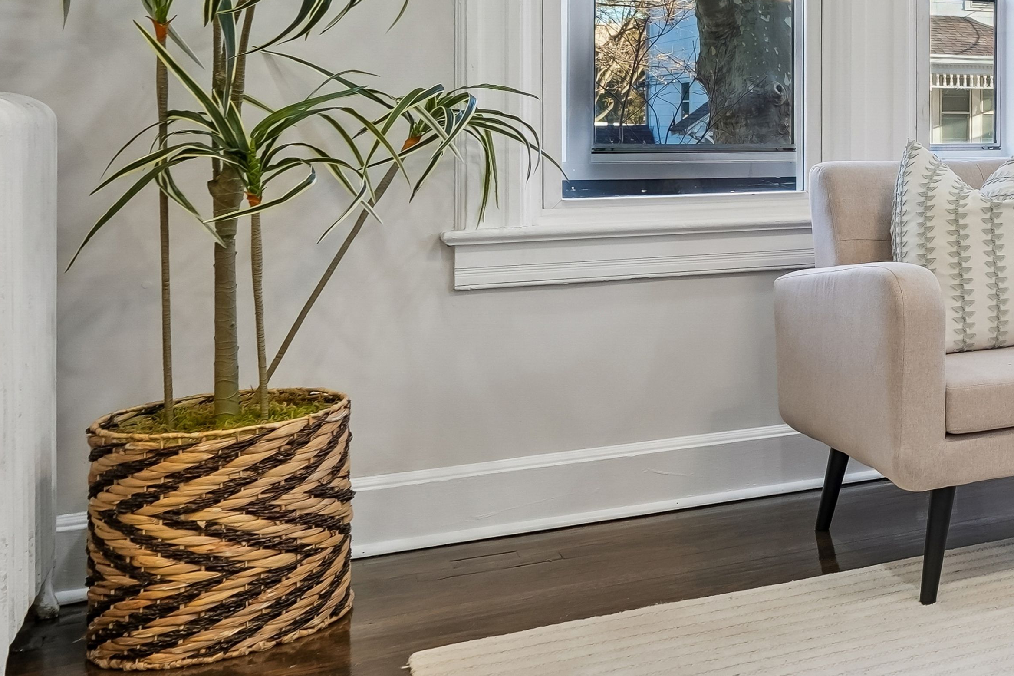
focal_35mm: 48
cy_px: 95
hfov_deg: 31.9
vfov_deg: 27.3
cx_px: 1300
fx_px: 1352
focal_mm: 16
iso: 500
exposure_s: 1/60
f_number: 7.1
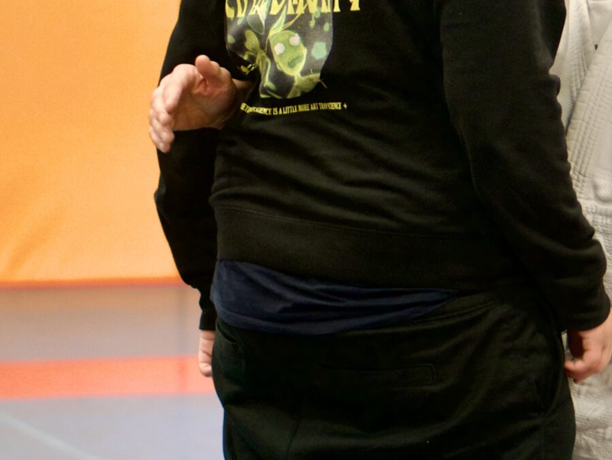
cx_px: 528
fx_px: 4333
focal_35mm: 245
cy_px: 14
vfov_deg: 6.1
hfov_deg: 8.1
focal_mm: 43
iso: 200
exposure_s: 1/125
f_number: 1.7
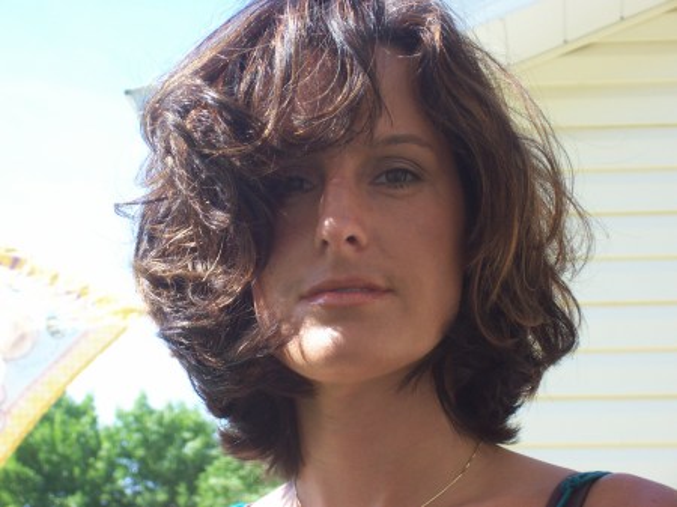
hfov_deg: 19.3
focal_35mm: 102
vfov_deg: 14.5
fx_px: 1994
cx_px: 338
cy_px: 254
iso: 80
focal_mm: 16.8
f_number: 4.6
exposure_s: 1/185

□ □ □ □ □

Problem requirements: Output the data above exactly. Drop every picture.

Exercise solution:
focal_35mm: 48
cy_px: 95
hfov_deg: 31.9
vfov_deg: 27.3
cx_px: 1300
fx_px: 1352
focal_mm: 16
iso: 500
exposure_s: 1/60
f_number: 7.1
cx_px: 528
fx_px: 4333
focal_35mm: 245
cy_px: 14
vfov_deg: 6.1
hfov_deg: 8.1
focal_mm: 43
iso: 200
exposure_s: 1/125
f_number: 1.7
hfov_deg: 19.3
focal_35mm: 102
vfov_deg: 14.5
fx_px: 1994
cx_px: 338
cy_px: 254
iso: 80
focal_mm: 16.8
f_number: 4.6
exposure_s: 1/185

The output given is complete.